Deciphering cell fate decision at single-cell resolution
Substantial variability of mRNA levels across cells of the same type has been observed in any organism studied, ranging from bacteria and yeast to mammals. Gene expression variability can have diverse origins. Heterogeneity of cell states following extrinsic or intrinsic stimuli, e. g., due to cell cycle, or changes in the microenvironment, can be one reason for cell-to-cell transcriptome differences. Moreover, many genes are transcribed in bursts rather than at a constant rate, leading to substantially different transcript numbers in individual cells of the same type, commonly addressed as gene expression noise. Gene expression variability causes fluctuations in protein levels, and can entail physiological differences between cells.

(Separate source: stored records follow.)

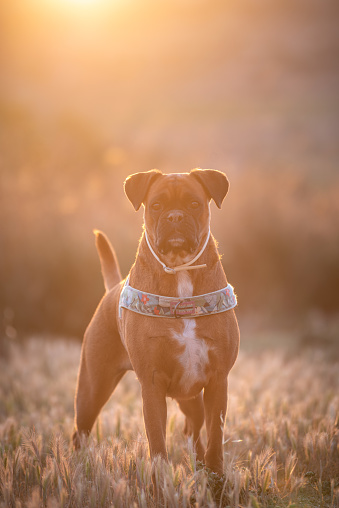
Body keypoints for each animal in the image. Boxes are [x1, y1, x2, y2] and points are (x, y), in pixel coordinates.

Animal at [73, 171, 240, 476]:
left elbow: (215, 440)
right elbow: (158, 444)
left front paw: (215, 479)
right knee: (80, 433)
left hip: (191, 398)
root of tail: (111, 289)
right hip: (91, 391)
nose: (175, 216)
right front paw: (161, 482)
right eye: (156, 205)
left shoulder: (217, 381)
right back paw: (77, 469)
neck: (180, 270)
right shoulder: (152, 387)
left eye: (195, 204)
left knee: (194, 432)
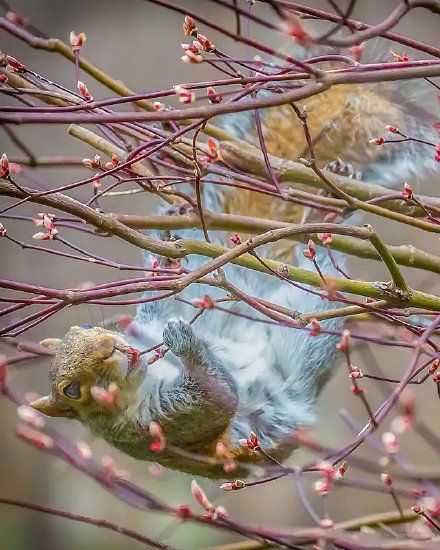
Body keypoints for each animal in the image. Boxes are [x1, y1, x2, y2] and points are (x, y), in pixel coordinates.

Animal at [29, 32, 438, 478]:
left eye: (86, 329)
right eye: (72, 390)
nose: (109, 347)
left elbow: (160, 309)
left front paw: (165, 269)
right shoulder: (164, 424)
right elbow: (218, 400)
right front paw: (185, 342)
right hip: (304, 336)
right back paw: (325, 232)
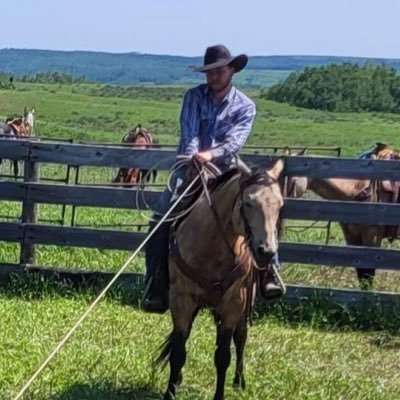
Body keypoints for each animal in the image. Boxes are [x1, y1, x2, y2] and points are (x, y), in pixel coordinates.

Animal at [155, 158, 284, 400]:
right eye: (248, 203)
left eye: (280, 204)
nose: (266, 252)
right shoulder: (181, 299)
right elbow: (178, 350)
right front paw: (171, 391)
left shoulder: (234, 303)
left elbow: (223, 356)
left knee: (241, 339)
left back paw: (239, 381)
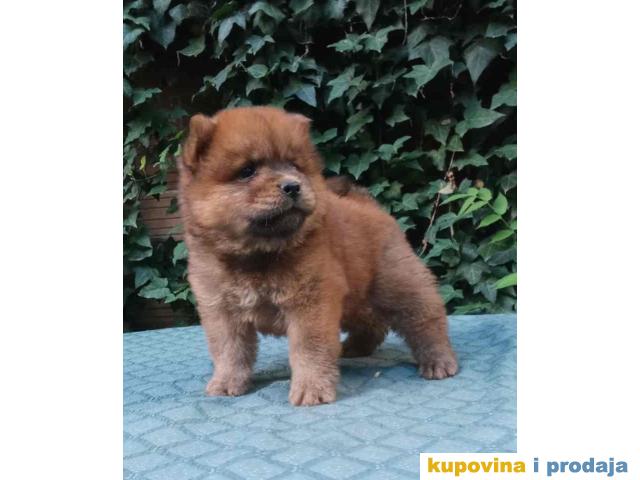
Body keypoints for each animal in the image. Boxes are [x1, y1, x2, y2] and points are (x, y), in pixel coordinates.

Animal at [178, 106, 458, 406]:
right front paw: (226, 383)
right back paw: (354, 348)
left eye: (294, 166)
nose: (292, 186)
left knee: (426, 318)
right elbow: (230, 352)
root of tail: (367, 204)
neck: (257, 254)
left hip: (397, 284)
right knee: (373, 323)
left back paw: (438, 361)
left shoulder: (311, 304)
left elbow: (309, 349)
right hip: (354, 298)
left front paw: (311, 389)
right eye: (247, 171)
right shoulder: (222, 311)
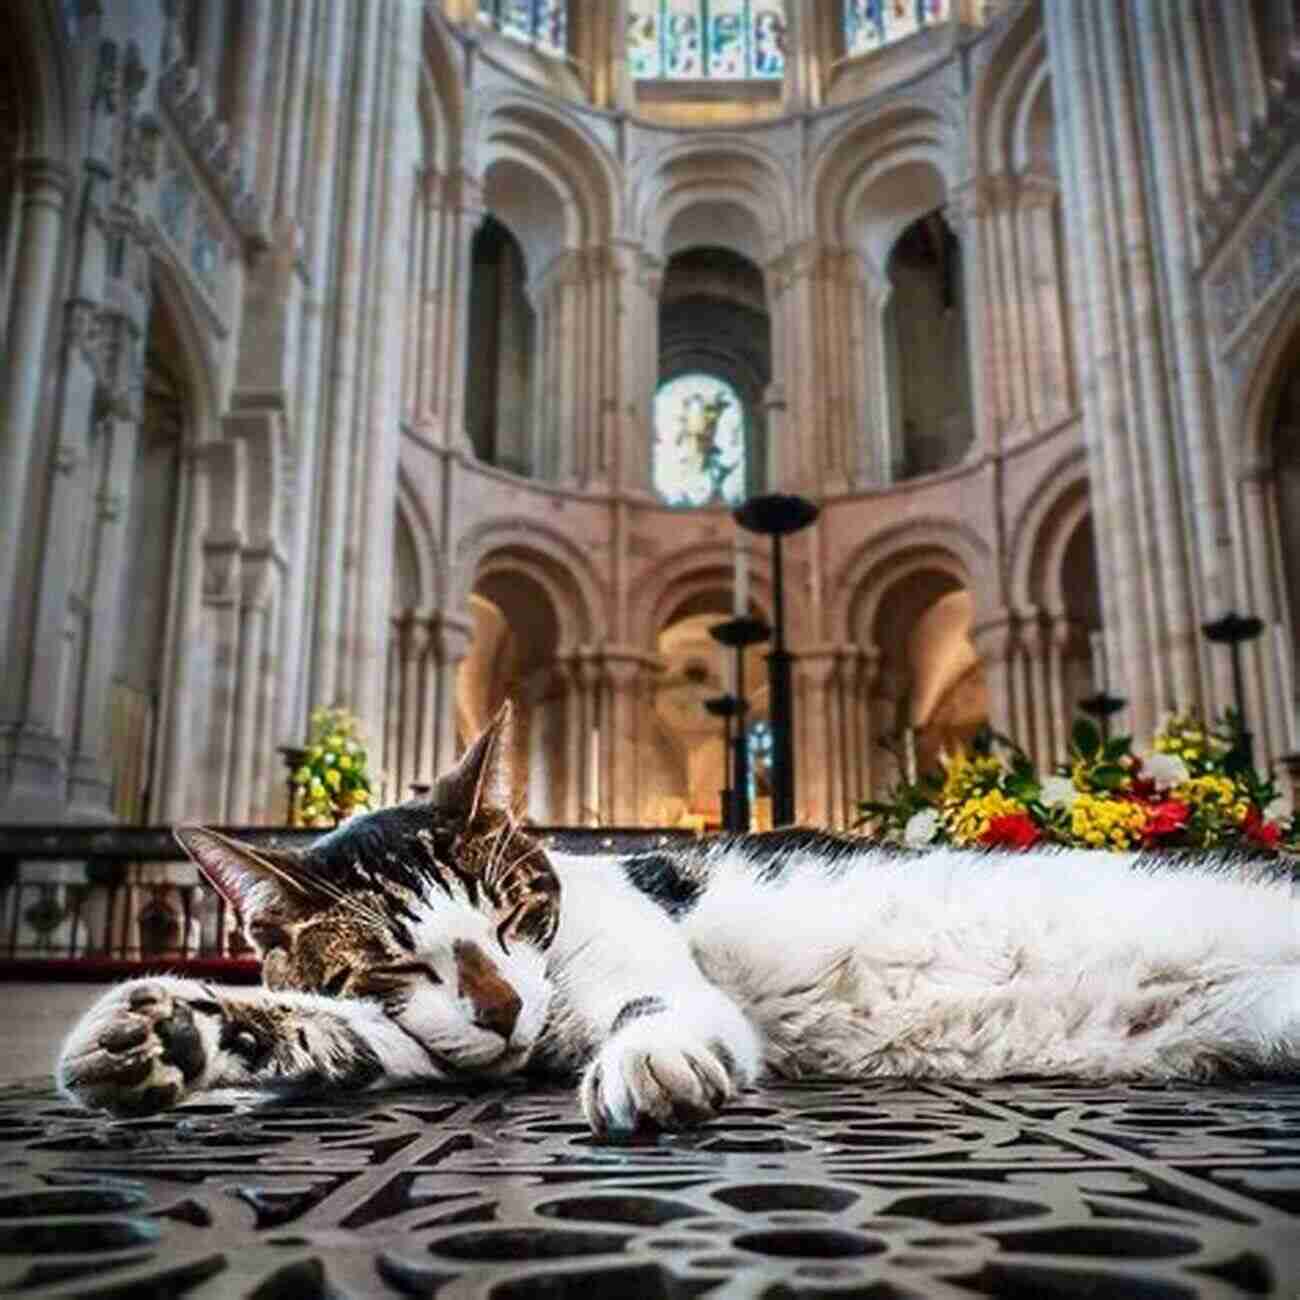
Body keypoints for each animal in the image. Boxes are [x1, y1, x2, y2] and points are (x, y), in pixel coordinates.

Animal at [55, 702, 1294, 1138]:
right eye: (399, 961)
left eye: (511, 914)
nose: (501, 1005)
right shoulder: (422, 1041)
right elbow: (327, 1032)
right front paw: (165, 1031)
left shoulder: (626, 965)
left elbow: (654, 1003)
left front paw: (649, 1057)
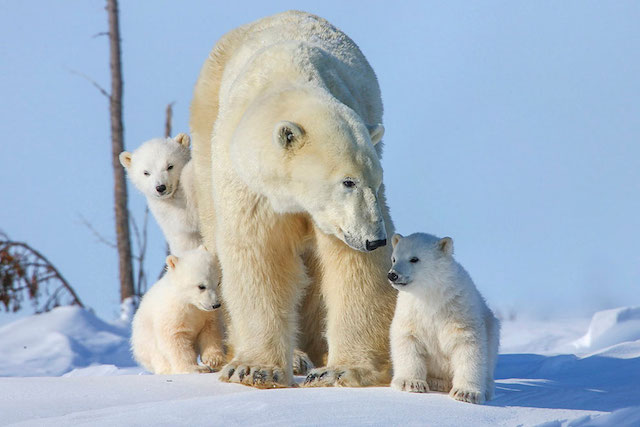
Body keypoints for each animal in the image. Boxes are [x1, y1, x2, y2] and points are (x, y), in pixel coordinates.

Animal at [189, 11, 396, 390]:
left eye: (376, 183)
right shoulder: (250, 187)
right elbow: (259, 256)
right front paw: (253, 369)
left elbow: (353, 267)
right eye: (347, 181)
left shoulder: (338, 219)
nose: (375, 239)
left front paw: (340, 370)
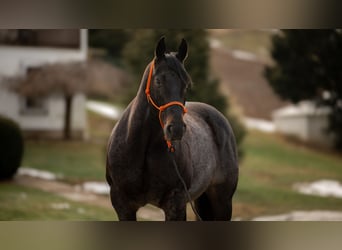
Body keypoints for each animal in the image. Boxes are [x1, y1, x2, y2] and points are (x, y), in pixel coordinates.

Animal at [105, 37, 239, 221]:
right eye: (158, 81)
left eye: (187, 84)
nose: (175, 129)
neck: (141, 148)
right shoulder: (123, 204)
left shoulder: (176, 203)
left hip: (222, 203)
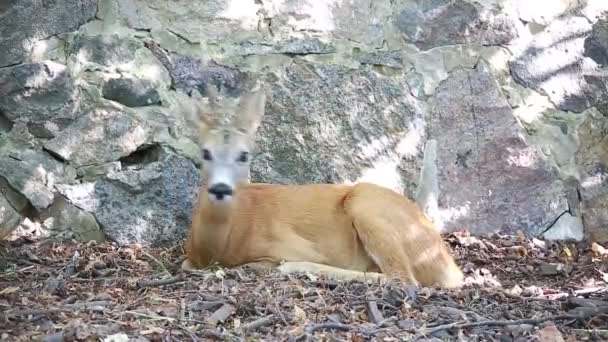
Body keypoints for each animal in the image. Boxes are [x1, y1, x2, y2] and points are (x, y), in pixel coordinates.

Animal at [180, 81, 466, 288]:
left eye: (244, 155)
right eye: (205, 152)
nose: (220, 188)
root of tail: (450, 266)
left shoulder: (285, 245)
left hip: (366, 205)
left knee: (403, 278)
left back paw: (298, 268)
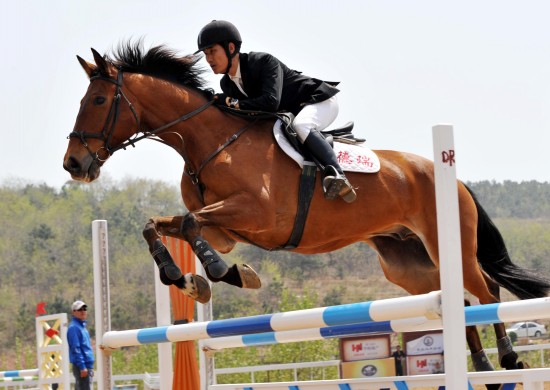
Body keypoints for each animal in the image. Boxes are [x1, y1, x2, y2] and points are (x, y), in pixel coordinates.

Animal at [63, 42, 548, 374]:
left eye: (99, 101)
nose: (74, 164)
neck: (210, 141)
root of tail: (451, 175)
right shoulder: (226, 231)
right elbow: (161, 225)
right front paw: (190, 278)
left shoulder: (256, 216)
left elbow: (186, 221)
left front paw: (220, 274)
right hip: (407, 264)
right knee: (457, 296)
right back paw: (482, 363)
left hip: (449, 244)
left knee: (486, 289)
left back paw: (508, 359)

In our lab we investigate how stem cells robustly maintain their multipotent state and reliably execute differentiation programs with spatial and temporal precision in the presence of gene expression noise. We propose a model in which stem cells can exist in different metastable states, which are primed towards distinct lineages by subtle transcriptome modulations (Figure 1). While transitions between these stages occur in the multipotent state, reinforcement of a primed state by random fluctuations of lineage determining factors or signalling events from the microenvironment lead to commitment towards a terminal fate. We explore the molecular mechanisms underpinning the transition from a plastic multipotent state towards a lineage-restricted committed state. We have a particular focus on the integration of external cell fate determinants, i.e., signals from the microenvironment, with cell-intrinsic driving forces of fate bias such as gene expression noise.